Auf den Spuren seiner Grammatiktheorie knüpft der mittlerweile 94-jährige Chomsky dabei an das Wort des Sprachphilosophen Wilhelm von Humboldt an, demzufolge auch der Klügste nur „unendlichen Gebrauch von endlichen Mitteln“ mache. Diesem minimalistischen Ansatz entspricht ein Maximalismus der Maschine:  Sie fügt aus ihren jedes menschliche Erinnerungsvermögen sprengenden Datensätzen zusammen, was ihr wahrscheinlich erscheint.

Doch sie ist unfähig, richtig von falsch zu unterscheiden – von moralischen Urteilen zu schweigen. Künstliche Intelligenzen sind zum Halluzinieren verurteilt. Demgegenüber insistiert er darauf, dass sich wahre Intelligenz darin zeige, auch „unwahrscheinliche, aber erkenntnisreiche Dinge zu denken“. Dies zu tun und kausal zu erklären, vermag aber vorerst nur der Mensch.
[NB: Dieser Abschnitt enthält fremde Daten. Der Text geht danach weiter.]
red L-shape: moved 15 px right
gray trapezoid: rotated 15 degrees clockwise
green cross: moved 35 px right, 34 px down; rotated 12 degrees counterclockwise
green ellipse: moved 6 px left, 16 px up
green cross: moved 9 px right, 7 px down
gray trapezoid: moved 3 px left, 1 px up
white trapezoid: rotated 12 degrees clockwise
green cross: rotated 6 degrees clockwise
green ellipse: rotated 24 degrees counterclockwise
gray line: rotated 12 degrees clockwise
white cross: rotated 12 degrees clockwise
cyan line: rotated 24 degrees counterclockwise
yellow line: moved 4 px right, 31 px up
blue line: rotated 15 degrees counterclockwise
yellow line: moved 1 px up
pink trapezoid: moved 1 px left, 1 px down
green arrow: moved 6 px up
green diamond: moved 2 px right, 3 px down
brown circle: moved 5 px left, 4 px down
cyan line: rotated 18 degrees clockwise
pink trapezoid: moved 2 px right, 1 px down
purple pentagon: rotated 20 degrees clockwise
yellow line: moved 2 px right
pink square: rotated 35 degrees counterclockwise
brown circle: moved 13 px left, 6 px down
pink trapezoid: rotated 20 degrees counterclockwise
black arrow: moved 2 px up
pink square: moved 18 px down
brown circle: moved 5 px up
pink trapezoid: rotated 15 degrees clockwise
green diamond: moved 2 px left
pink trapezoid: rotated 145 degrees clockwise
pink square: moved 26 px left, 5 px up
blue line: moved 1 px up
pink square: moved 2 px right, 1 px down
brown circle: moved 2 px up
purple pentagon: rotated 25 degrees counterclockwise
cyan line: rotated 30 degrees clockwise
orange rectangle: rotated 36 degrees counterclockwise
Auch Chomsky weiß, dass der Tag kommen mag, an dem eine sogenannte starke KI die Qualitäten des menschlichen Bewusstseins erreicht. Dass es dabei nicht um noch größere Speicherkapazitäten, sondern um eine grundlegende Neupositionierung von KI geht, ist angesichts der vielfach freiwilligen Unterwerfung unter eine verkrüppelte maschinelle Intelligenz vielleicht nur ein schwacher Trost. Doch es ist in Zeiten, in denen auch Chinas Suchmaschine Baidu mit dem Bot Ernie aufrüsten will, immerhin einer, den wir haben.